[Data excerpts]

⁂

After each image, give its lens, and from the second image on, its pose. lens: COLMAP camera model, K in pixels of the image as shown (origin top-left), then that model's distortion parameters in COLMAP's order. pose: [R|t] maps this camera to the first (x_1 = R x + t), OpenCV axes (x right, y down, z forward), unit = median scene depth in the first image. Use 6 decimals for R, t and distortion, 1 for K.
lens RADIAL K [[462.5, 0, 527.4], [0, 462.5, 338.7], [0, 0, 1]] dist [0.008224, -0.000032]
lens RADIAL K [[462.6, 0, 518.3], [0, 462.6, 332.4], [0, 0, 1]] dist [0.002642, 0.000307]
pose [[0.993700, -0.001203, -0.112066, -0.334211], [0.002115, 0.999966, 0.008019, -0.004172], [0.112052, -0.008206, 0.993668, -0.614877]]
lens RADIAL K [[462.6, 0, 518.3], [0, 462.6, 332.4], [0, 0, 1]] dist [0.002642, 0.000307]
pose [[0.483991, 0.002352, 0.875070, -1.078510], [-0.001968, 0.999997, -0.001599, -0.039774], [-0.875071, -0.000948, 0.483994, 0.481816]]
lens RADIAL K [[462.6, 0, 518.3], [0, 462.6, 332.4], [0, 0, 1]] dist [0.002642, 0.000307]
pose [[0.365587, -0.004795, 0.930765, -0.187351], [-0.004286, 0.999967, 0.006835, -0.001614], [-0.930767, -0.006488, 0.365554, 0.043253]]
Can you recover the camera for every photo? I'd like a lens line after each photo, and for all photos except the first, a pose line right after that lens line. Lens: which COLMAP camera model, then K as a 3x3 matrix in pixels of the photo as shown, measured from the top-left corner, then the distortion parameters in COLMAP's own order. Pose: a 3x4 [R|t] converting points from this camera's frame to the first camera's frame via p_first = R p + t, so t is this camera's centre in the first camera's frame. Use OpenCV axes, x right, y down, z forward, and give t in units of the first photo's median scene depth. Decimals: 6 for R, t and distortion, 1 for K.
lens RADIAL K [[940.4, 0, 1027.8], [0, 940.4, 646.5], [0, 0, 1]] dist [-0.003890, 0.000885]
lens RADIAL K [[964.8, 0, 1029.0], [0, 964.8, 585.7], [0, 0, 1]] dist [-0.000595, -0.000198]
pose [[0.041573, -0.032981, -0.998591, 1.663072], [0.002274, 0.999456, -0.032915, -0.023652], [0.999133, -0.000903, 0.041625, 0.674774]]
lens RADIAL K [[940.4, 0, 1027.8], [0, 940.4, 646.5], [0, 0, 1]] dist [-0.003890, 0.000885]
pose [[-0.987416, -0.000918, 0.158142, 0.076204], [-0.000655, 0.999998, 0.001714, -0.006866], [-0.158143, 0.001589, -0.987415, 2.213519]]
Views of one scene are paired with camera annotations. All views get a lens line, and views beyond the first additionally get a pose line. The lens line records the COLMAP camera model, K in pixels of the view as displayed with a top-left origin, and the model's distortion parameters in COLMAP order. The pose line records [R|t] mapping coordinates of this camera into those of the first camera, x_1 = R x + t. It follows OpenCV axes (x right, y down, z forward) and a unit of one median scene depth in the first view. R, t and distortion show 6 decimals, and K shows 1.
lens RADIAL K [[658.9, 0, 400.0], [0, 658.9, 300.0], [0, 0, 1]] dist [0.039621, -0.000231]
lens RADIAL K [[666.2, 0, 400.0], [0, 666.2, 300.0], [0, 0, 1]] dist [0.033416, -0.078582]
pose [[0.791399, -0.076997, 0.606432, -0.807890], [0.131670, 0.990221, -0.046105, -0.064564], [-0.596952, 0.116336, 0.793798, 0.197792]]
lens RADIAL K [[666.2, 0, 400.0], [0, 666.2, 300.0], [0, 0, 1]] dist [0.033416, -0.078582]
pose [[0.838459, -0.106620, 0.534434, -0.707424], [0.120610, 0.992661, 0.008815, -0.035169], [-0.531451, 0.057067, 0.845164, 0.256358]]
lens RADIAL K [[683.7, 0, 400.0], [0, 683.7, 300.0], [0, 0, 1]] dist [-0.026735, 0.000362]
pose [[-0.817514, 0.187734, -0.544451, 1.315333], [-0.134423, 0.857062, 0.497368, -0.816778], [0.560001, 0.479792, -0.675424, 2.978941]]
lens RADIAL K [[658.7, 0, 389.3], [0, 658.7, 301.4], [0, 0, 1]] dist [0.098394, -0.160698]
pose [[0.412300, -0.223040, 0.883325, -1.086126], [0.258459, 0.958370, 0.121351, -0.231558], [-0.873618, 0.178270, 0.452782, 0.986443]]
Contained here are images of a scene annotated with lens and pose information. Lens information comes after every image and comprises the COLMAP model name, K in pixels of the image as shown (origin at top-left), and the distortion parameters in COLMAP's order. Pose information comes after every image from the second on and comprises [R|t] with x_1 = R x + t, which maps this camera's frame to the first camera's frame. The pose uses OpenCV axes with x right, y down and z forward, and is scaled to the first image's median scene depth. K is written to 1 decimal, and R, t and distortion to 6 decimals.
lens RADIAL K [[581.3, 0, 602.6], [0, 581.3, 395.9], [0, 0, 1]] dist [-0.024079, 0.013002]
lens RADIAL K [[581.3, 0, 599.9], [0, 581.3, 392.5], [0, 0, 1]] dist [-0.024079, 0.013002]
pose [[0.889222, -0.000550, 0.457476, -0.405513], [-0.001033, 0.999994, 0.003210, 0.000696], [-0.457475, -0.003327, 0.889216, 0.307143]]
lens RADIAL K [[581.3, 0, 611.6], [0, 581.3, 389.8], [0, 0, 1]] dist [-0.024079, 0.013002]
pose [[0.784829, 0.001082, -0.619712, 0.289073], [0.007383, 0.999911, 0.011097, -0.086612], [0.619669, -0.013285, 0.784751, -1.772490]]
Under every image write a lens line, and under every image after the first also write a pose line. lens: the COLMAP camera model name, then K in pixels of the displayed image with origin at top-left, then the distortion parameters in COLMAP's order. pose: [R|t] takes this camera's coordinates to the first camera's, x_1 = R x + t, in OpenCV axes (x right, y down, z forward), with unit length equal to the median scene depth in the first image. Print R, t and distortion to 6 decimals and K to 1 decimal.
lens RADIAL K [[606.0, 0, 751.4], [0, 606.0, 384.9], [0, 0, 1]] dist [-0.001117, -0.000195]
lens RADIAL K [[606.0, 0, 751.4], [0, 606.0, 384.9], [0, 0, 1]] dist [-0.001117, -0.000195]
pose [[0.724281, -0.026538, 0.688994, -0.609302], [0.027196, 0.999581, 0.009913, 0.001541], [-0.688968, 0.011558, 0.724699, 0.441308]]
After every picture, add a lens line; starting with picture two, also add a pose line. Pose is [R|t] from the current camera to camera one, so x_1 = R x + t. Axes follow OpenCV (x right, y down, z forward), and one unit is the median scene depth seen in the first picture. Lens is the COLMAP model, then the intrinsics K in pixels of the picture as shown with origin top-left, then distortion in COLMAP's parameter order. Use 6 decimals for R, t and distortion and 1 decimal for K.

⁂

• Work request
Every line of the data above should be output exactly as written.

• Exercise result
After each image, give its lens, and from the second image on, its pose. lens: COLMAP camera model, K in pixels of the image as shown (origin top-left), then that model's distortion parameters in COLMAP's order. pose: [R|t] maps this camera to the first (x_1 = R x + t), OpenCV axes (x right, y down, z forward), unit = median scene depth in the first image. Use 6 decimals for R, t and distortion, 1 for K.
lens RADIAL K [[462.5, 0, 527.4], [0, 462.5, 338.7], [0, 0, 1]] dist [0.008224, -0.000032]
lens RADIAL K [[462.6, 0, 518.3], [0, 462.6, 332.4], [0, 0, 1]] dist [0.002642, 0.000307]
pose [[0.993700, -0.001203, -0.112066, -0.334211], [0.002115, 0.999966, 0.008019, -0.004172], [0.112052, -0.008206, 0.993668, -0.614877]]
lens RADIAL K [[462.6, 0, 518.3], [0, 462.6, 332.4], [0, 0, 1]] dist [0.002642, 0.000307]
pose [[0.483991, 0.002352, 0.875070, -1.078510], [-0.001968, 0.999997, -0.001599, -0.039774], [-0.875071, -0.000948, 0.483994, 0.481816]]
lens RADIAL K [[462.6, 0, 518.3], [0, 462.6, 332.4], [0, 0, 1]] dist [0.002642, 0.000307]
pose [[0.365587, -0.004795, 0.930765, -0.187351], [-0.004286, 0.999967, 0.006835, -0.001614], [-0.930767, -0.006488, 0.365554, 0.043253]]
Can you recover the camera for every photo? I'd like a lens line after each photo, and for all photos except the first, a pose line right after that lens line. Lens: which COLMAP camera model, then K as a 3x3 matrix in pixels of the photo as shown, measured from the top-left corner, then the distortion parameters in COLMAP's own order. Pose: a 3x4 [R|t] converting points from this camera's frame to the first camera's frame via p_first = R p + t, so t is this camera's centre in the first camera's frame. Use OpenCV axes, x right, y down, z forward, and give t in units of the first photo's median scene depth. Decimals: 6 for R, t and distortion, 1 for K.
lens RADIAL K [[940.4, 0, 1027.8], [0, 940.4, 646.5], [0, 0, 1]] dist [-0.003890, 0.000885]
lens RADIAL K [[964.8, 0, 1029.0], [0, 964.8, 585.7], [0, 0, 1]] dist [-0.000595, -0.000198]
pose [[0.041573, -0.032981, -0.998591, 1.663072], [0.002274, 0.999456, -0.032915, -0.023652], [0.999133, -0.000903, 0.041625, 0.674774]]
lens RADIAL K [[940.4, 0, 1027.8], [0, 940.4, 646.5], [0, 0, 1]] dist [-0.003890, 0.000885]
pose [[-0.987416, -0.000918, 0.158142, 0.076204], [-0.000655, 0.999998, 0.001714, -0.006866], [-0.158143, 0.001589, -0.987415, 2.213519]]
Views of one scene are paired with camera annotations. All views get a lens line, and views beyond the first additionally get a pose line. The lens line records the COLMAP camera model, K in pixels of the view as displayed with a top-left origin, and the model's distortion parameters in COLMAP order. The pose line records [R|t] mapping coordinates of this camera into those of the first camera, x_1 = R x + t. It follows OpenCV axes (x right, y down, z forward) and a unit of one median scene depth in the first view. R, t and distortion show 6 decimals, and K shows 1.
lens RADIAL K [[658.9, 0, 400.0], [0, 658.9, 300.0], [0, 0, 1]] dist [0.039621, -0.000231]
lens RADIAL K [[666.2, 0, 400.0], [0, 666.2, 300.0], [0, 0, 1]] dist [0.033416, -0.078582]
pose [[0.791399, -0.076997, 0.606432, -0.807890], [0.131670, 0.990221, -0.046105, -0.064564], [-0.596952, 0.116336, 0.793798, 0.197792]]
lens RADIAL K [[666.2, 0, 400.0], [0, 666.2, 300.0], [0, 0, 1]] dist [0.033416, -0.078582]
pose [[0.838459, -0.106620, 0.534434, -0.707424], [0.120610, 0.992661, 0.008815, -0.035169], [-0.531451, 0.057067, 0.845164, 0.256358]]
lens RADIAL K [[683.7, 0, 400.0], [0, 683.7, 300.0], [0, 0, 1]] dist [-0.026735, 0.000362]
pose [[-0.817514, 0.187734, -0.544451, 1.315333], [-0.134423, 0.857062, 0.497368, -0.816778], [0.560001, 0.479792, -0.675424, 2.978941]]
lens RADIAL K [[658.7, 0, 389.3], [0, 658.7, 301.4], [0, 0, 1]] dist [0.098394, -0.160698]
pose [[0.412300, -0.223040, 0.883325, -1.086126], [0.258459, 0.958370, 0.121351, -0.231558], [-0.873618, 0.178270, 0.452782, 0.986443]]
Contained here are images of a scene annotated with lens and pose information. Lens information comes after every image and comprises the COLMAP model name, K in pixels of the image as shown (origin at top-left), and the distortion parameters in COLMAP's order. Pose information comes after every image from the second on and comprises [R|t] with x_1 = R x + t, which maps this camera's frame to the first camera's frame. The pose uses OpenCV axes with x right, y down and z forward, and is scaled to the first image's median scene depth. K is written to 1 decimal, and R, t and distortion to 6 decimals.
lens RADIAL K [[581.3, 0, 602.6], [0, 581.3, 395.9], [0, 0, 1]] dist [-0.024079, 0.013002]
lens RADIAL K [[581.3, 0, 599.9], [0, 581.3, 392.5], [0, 0, 1]] dist [-0.024079, 0.013002]
pose [[0.889222, -0.000550, 0.457476, -0.405513], [-0.001033, 0.999994, 0.003210, 0.000696], [-0.457475, -0.003327, 0.889216, 0.307143]]
lens RADIAL K [[581.3, 0, 611.6], [0, 581.3, 389.8], [0, 0, 1]] dist [-0.024079, 0.013002]
pose [[0.784829, 0.001082, -0.619712, 0.289073], [0.007383, 0.999911, 0.011097, -0.086612], [0.619669, -0.013285, 0.784751, -1.772490]]
Under every image write a lens line, and under every image after the first also write a pose line. lens: the COLMAP camera model name, then K in pixels of the displayed image with origin at top-left, then the distortion parameters in COLMAP's order. pose: [R|t] takes this camera's coordinates to the first camera's, x_1 = R x + t, in OpenCV axes (x right, y down, z forward), with unit length equal to the median scene depth in the first image. Print R, t and distortion to 6 decimals and K to 1 decimal.
lens RADIAL K [[606.0, 0, 751.4], [0, 606.0, 384.9], [0, 0, 1]] dist [-0.001117, -0.000195]
lens RADIAL K [[606.0, 0, 751.4], [0, 606.0, 384.9], [0, 0, 1]] dist [-0.001117, -0.000195]
pose [[0.724281, -0.026538, 0.688994, -0.609302], [0.027196, 0.999581, 0.009913, 0.001541], [-0.688968, 0.011558, 0.724699, 0.441308]]
After every picture, add a lens line; starting with picture two, also add a pose line. Pose is [R|t] from the current camera to camera one, so x_1 = R x + t. Axes follow OpenCV (x right, y down, z forward), and one unit is the median scene depth seen in the first picture. Lens is the COLMAP model, then the intrinsics K in pixels of the picture as shown with origin top-left, then distortion in COLMAP's parameter order. Use 6 decimals for R, t and distortion and 1 decimal for K.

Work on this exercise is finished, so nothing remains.